Press Release Health and Social Programs

CEPR's Dean Baker: Wage Growth Continues to be the Key to Social Security Solvency


July 22, 2015

Contact: Karen Conner, (202) 293-5380 x117Mail_Outline

The Social Security Trustee’s report again points to the importance of broadly based wage growth to the finances of the Social Security system.

July 22,2015

Contact: Alan Barber (202) 293-5380 x 115

Washington DC – Economist Dean Baker, a co-director of the Center for Economic and Policy Research, issued the following statement about the 2015 Social Security trustees report:

“The 2015 Social Security trustees report again points to the importance of broadly based wage growth to the finances of the Social Security system. The 2015 report shows that the combined Old Age and Survivors Fund and Disability Insurance Fund will first face a shortfall in 2033, one year later than projected in the 2014 report. Taken separately, the Disability Insurance fund is projected to face a shortfall at some point in 2016.”

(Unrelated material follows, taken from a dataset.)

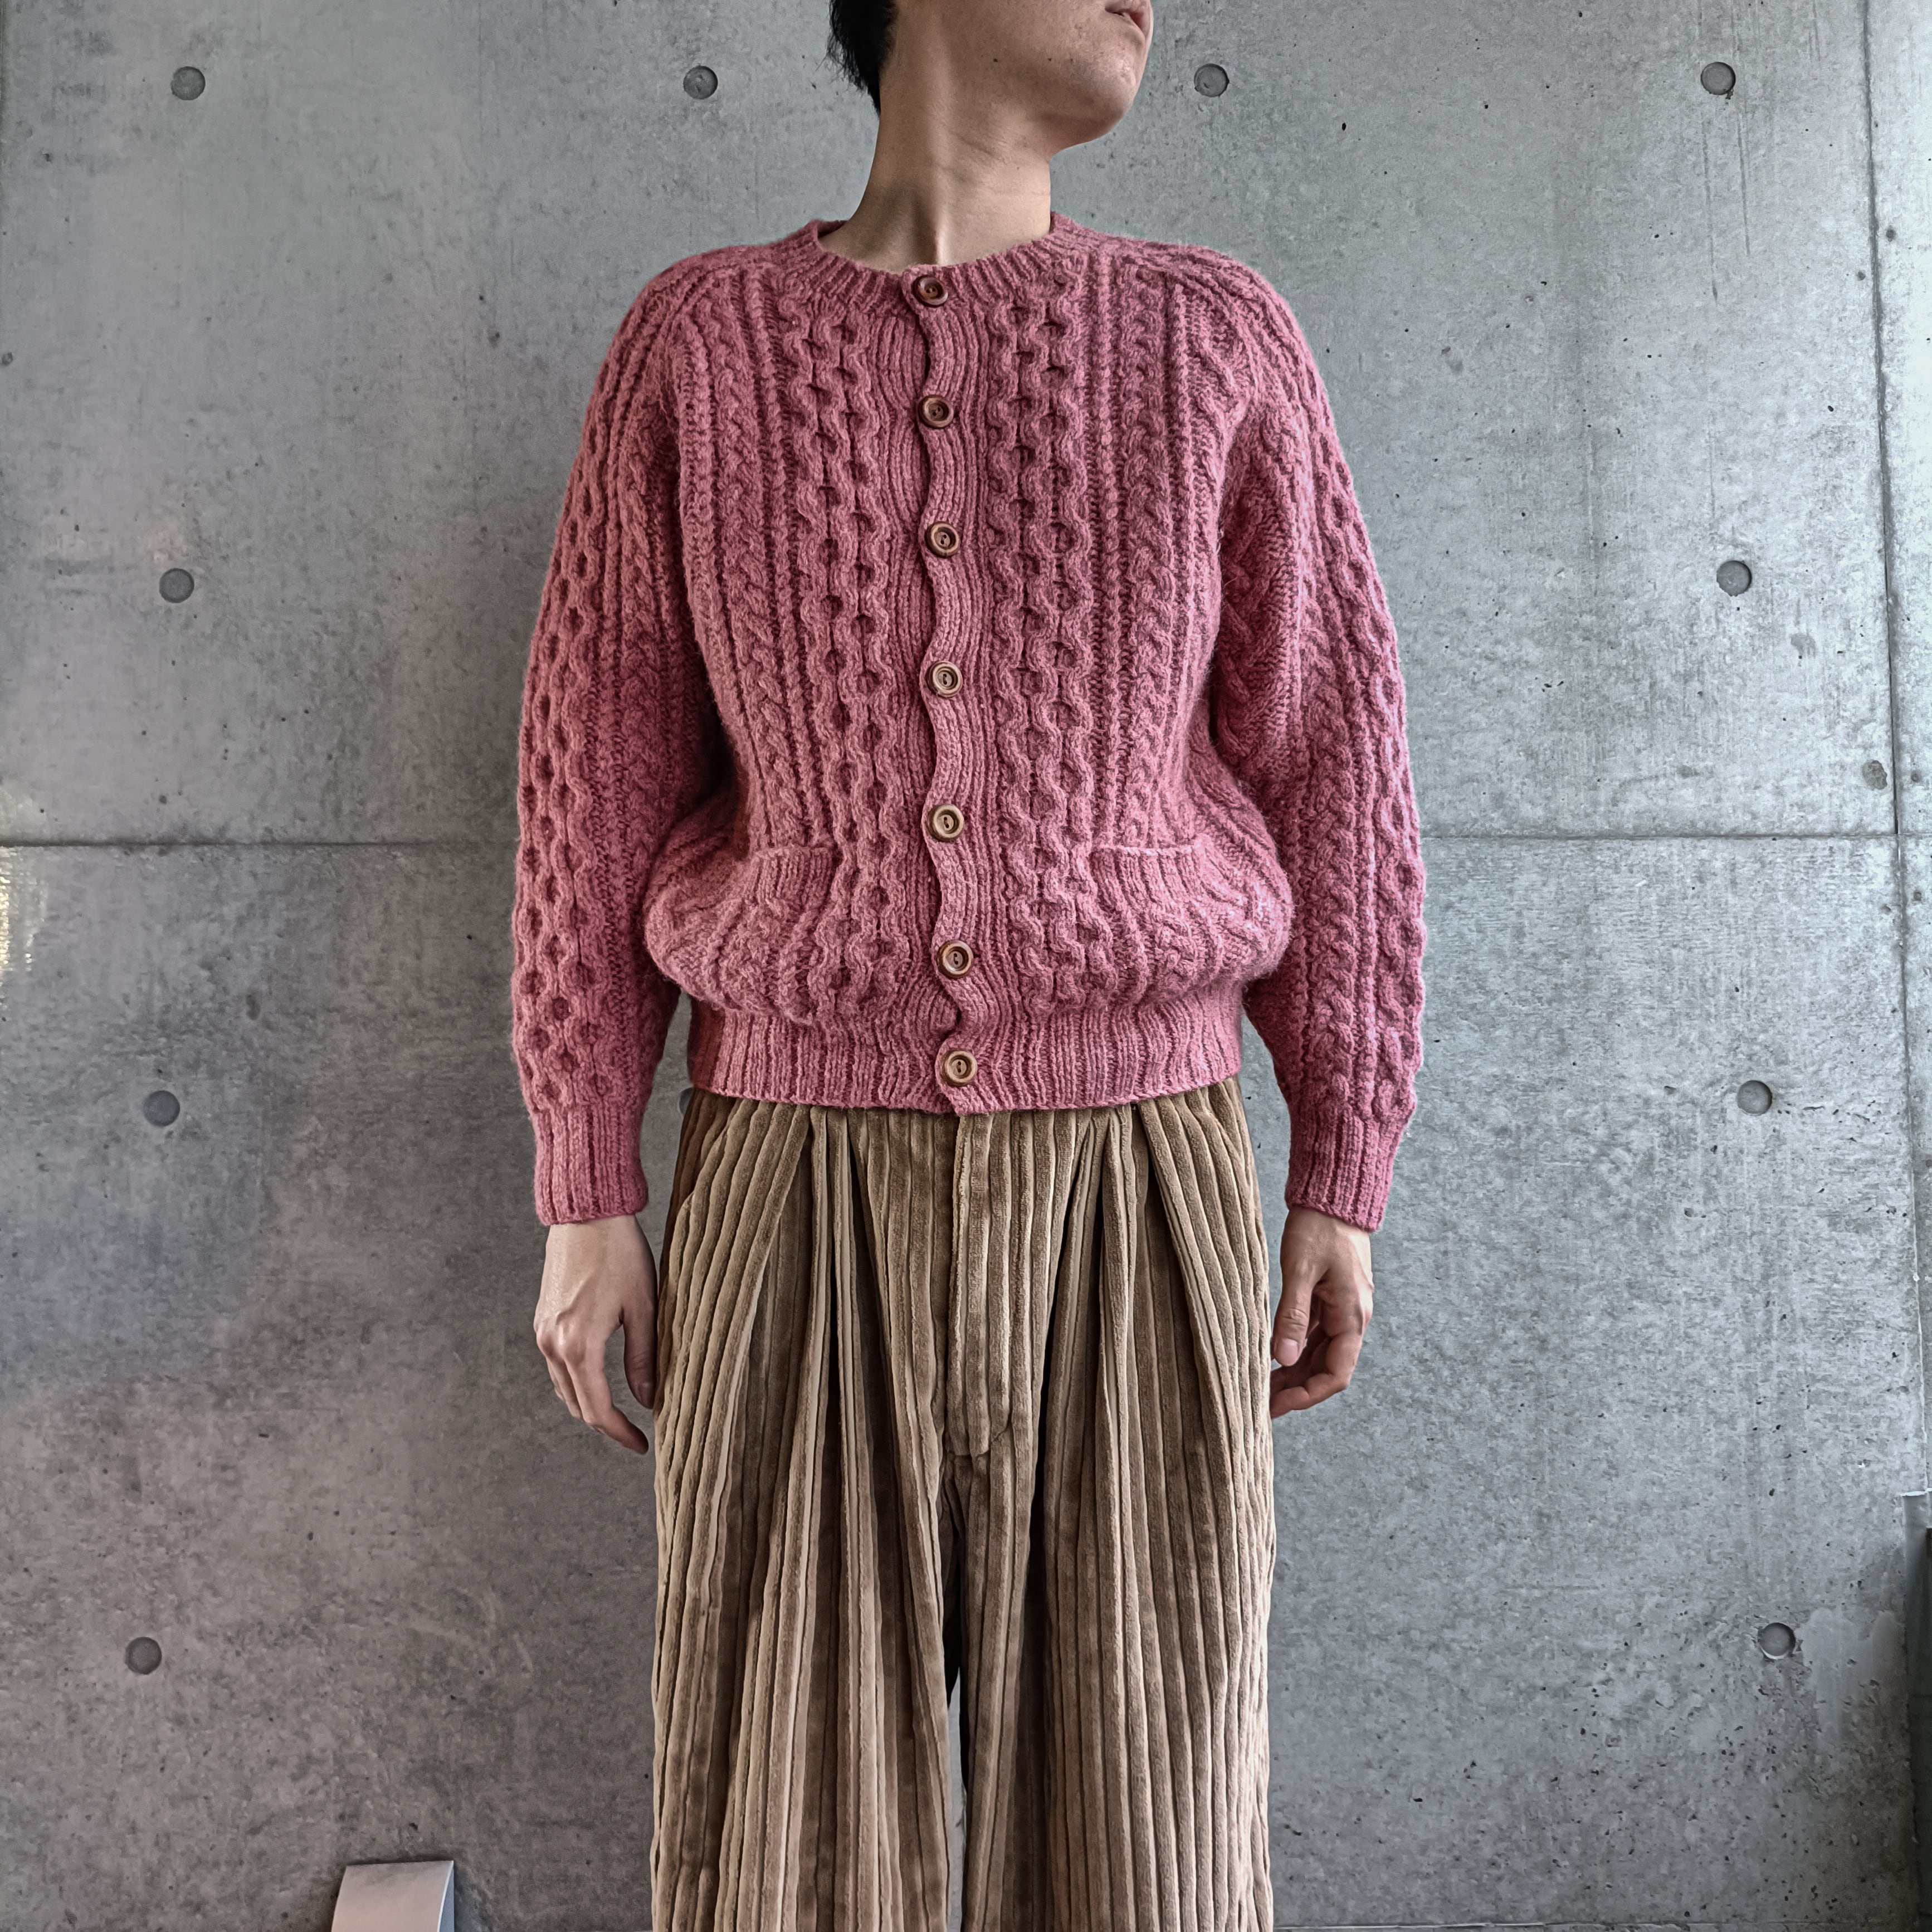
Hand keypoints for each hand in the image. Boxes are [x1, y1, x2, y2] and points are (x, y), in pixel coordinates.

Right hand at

“The combined projected shortfall for the two programs is 2.68 percent of payroll over its 75-year planning horizon. This is down from a projected shortfall of 2.83 percent of payroll in the 2014 report. This improvement stems from a number of small changes in assumptions that more than offset the negative impact of adding a year of large projected deficits (2089) in place of a year of surpluses (2014).

“Wage growth is the key to the program’s solvency for two reasons. The first is that the upward redistribution of wage income over the last three decades has played a large role in the projected shortfall. As income has been transferred from ordinary workers to those at the top of the wage distribution, a larger share of wage income has escaped taxation. When the Greenspan Commission set the cap for taxable wages in 1983, it covered 90 percent of wage income. Currently the cap only covers around 82 percent of wage income. If the cap had continued to cover 90 percent of wage income, the projected shortfall would be roughly 40 percent less than it is now.  

“The other reason why broadly based wage growth is key to the program’s continuing solvency is that the burden of possible future tax increases would be much less consequential if most workers will share in the gains of economic growth. The Social Security trustees project that real wages will rise by more than 34 percent over the next two decades. (They are projected to rise by another 30 percent over the following two decades.) Even if the payroll tax is increased by three percentage points, it would take back less than one-tenth of the projected rise in before-tax wages if wage growth is evenly shared. On the other hand, if most of the gains from growth continue to go to those at the top end of the distribution, any tax increase will be a major burden.

“The weakness of the economy, in addition to the upward redistribution of income, has been the major factor in the immediate problems facing the disability insurance (DI) fund. The lower than projected wage growth, coupled with a large drop in employment associated with the collapse of the housing bubble, has lowered the revenue of the DI fund by more than $160 billion over the seven years compared with the projections that had been made before the downturn. While the DI program was projected to face problems even before the recession, had growth continued as projected it would have been able to pay full scheduled benefits until 2025.

“While many politicians have tried to imply there is some fundamental problem with the structure of the DI program, it is clear that full funding can be maintained with minor fixes, such as reallocating revenue from the Old-Age and Survivors Insurance program. The financial health of both programs as they are now designed will depend on the prospect for maintaining high levels of employment and wage growth.

“It is worth noting that in spite of the impact of the Great Recession on the revenues of both Social Security and Medicare, the finances of the two programs taken together have improved enormously in the Obama presidency, primarily due to the lower projected rate of increase of health care costs. In 2008, the combined shortfall for the two programs over their 75-year planning horizon was equal to 2.21 percentage points of GDP. The combined shortfall for the 75-year planning horizon in the 2015 report is just 1.26 percentage points of GDP. This improvement comes in spite of the fact that the 2015 projections include 7 additional years of large projected deficits (2083-2089).

“It is remarkable that this improvement in the projected finances of these programs has not received more attention. It would be politically difficult to enact a combination of revenue increases and benefit cuts that would achieve a comparable improvement.”